Why Blackwell-Hale?
For generations, William Smith and Hobart Colleges have hosted separate academic award ceremonies: The Benjamin Hale Dinner for Hobart College and Moving Up Day for William Smith College. After conversation with alums, faculty, students and staff, the deans envisioned this shared event to celebrate the life of the mind as a central value of our heritage and future. We named the event after Elizabeth Blackwell, the first woman in America to receive the Doctor of Medicine degree and Benjamin Hale, the first college dean of a liberal arts college in the United States, because their intellectual accomplishments reshaped HWS, just as our honored students continue to do.
The Rev. Benjamin Hale

Benjamin Hale served the College for a total of 22 years. Under Hale the faculty and library grew significantly, a variety of capital improvements took place, and the financial situation of the young institution improved dramatically. At a time in American higher education when a great many institutions were forced to close their doors for extended periods, Benjamin Hale managed to keep the College running.
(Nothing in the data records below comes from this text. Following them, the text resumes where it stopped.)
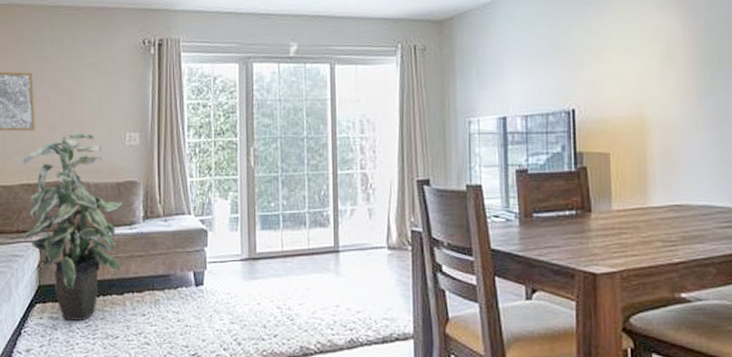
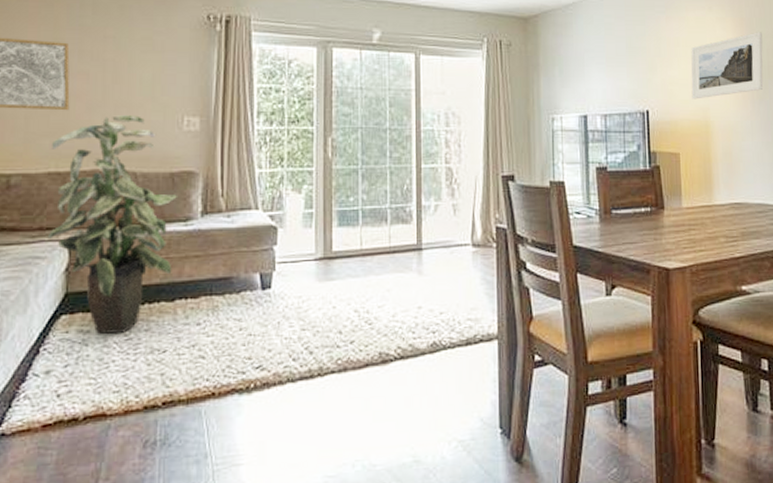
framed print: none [624,17,712,95] -> present [691,32,763,100]

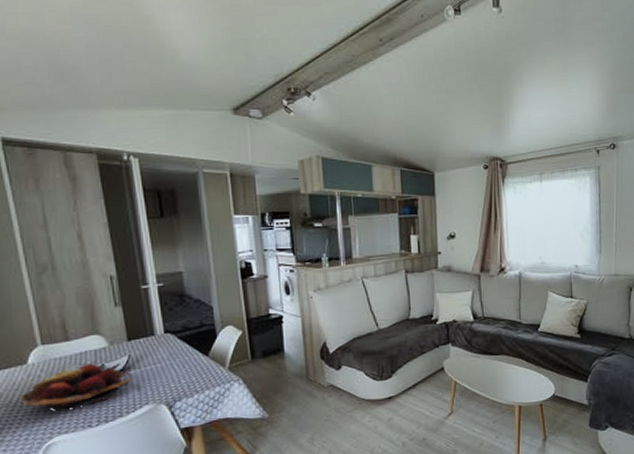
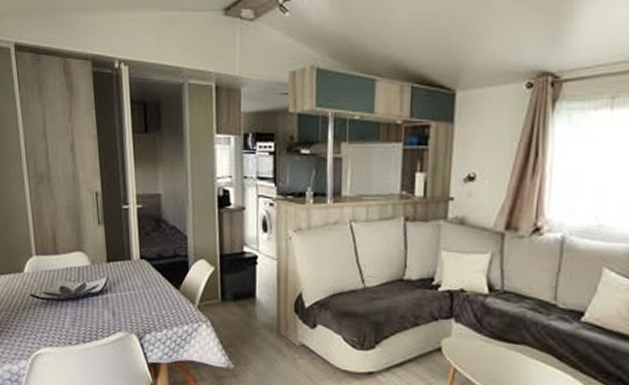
fruit basket: present [20,363,133,410] -> none [16,280,109,323]

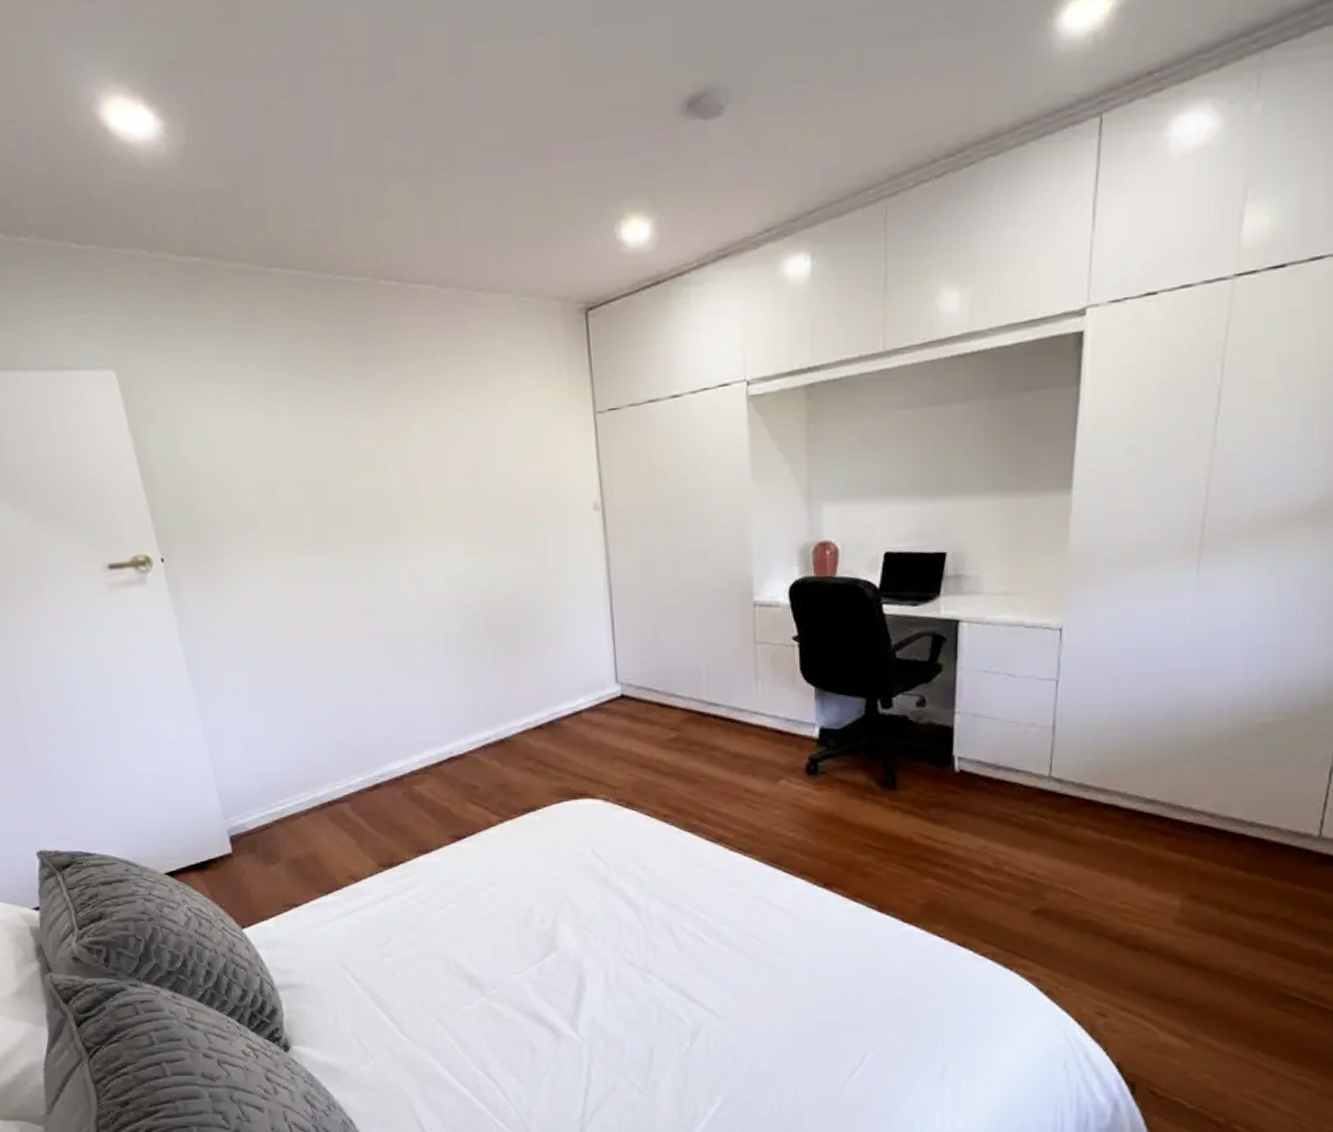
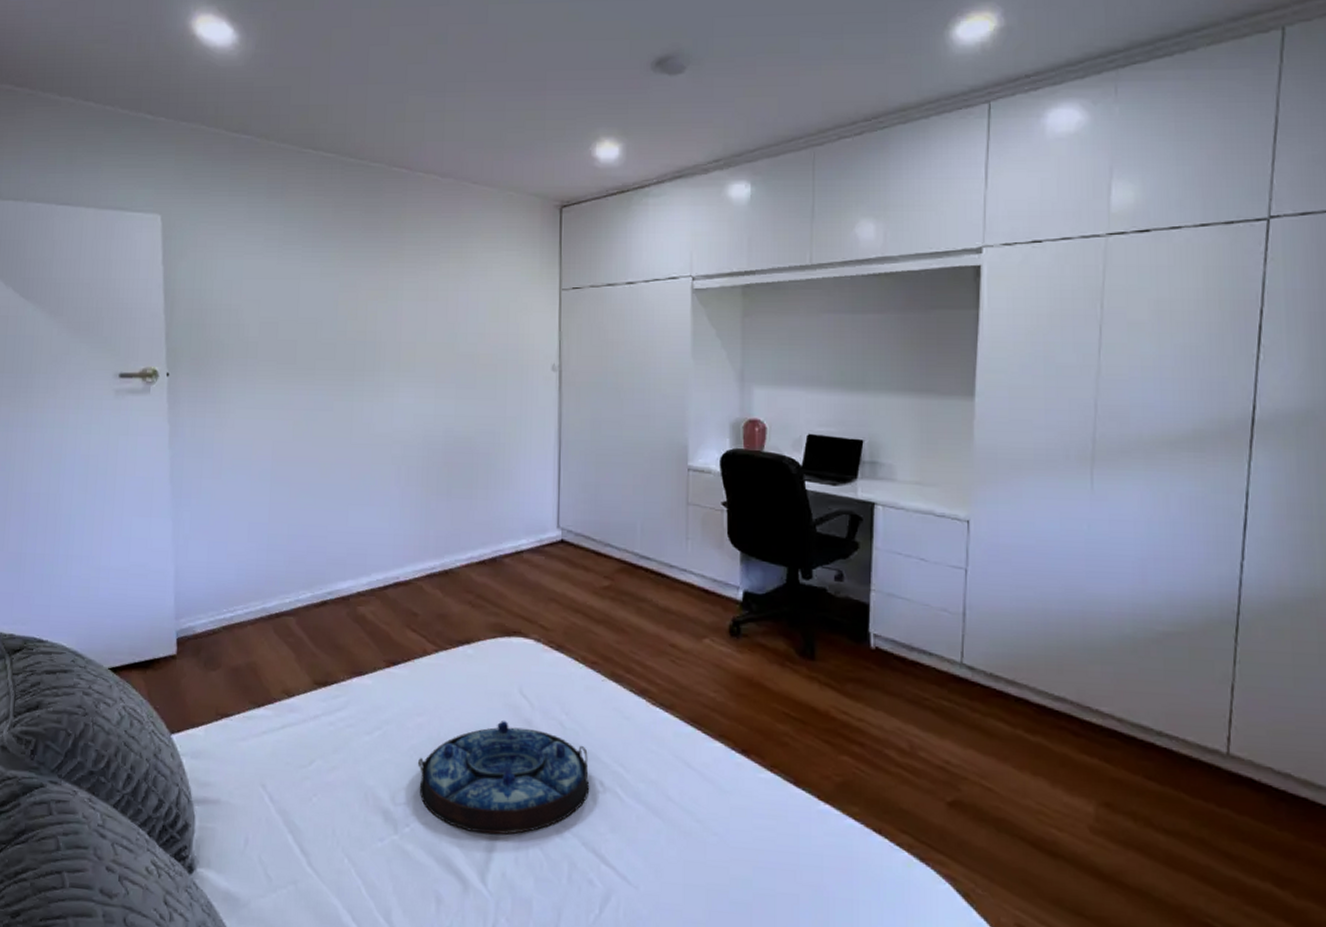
serving tray: none [496,881,672,987] -> present [417,721,590,835]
In the words of Warren Hunting Smith, a widely regarded historian of the Colleges, “next to Bishop Hobart himself, no other man did so much for the College.”
Elizabeth Blackwell

Known worldwide as the first woman to receive her degree as a Doctor of Medicine, Elizabeth Blackwell represents a historic moment in modern medicine and women's liberation. Several years after her family immigrated to the United States, Dr. Blackwell studied privately with independent physicians, an education which culminated at Geneva Medical College in Upstate New York. Upon graduation, Dr. Blackwell founded the New York Infirmary for Women and Children. Later, she helped found the National Health Society, was the first woman to be placed on the British Medical Register, and taught at England’s first college of medicine for women. She pioneered in preventive medicine and in the promotion of antisepsis and hygiene.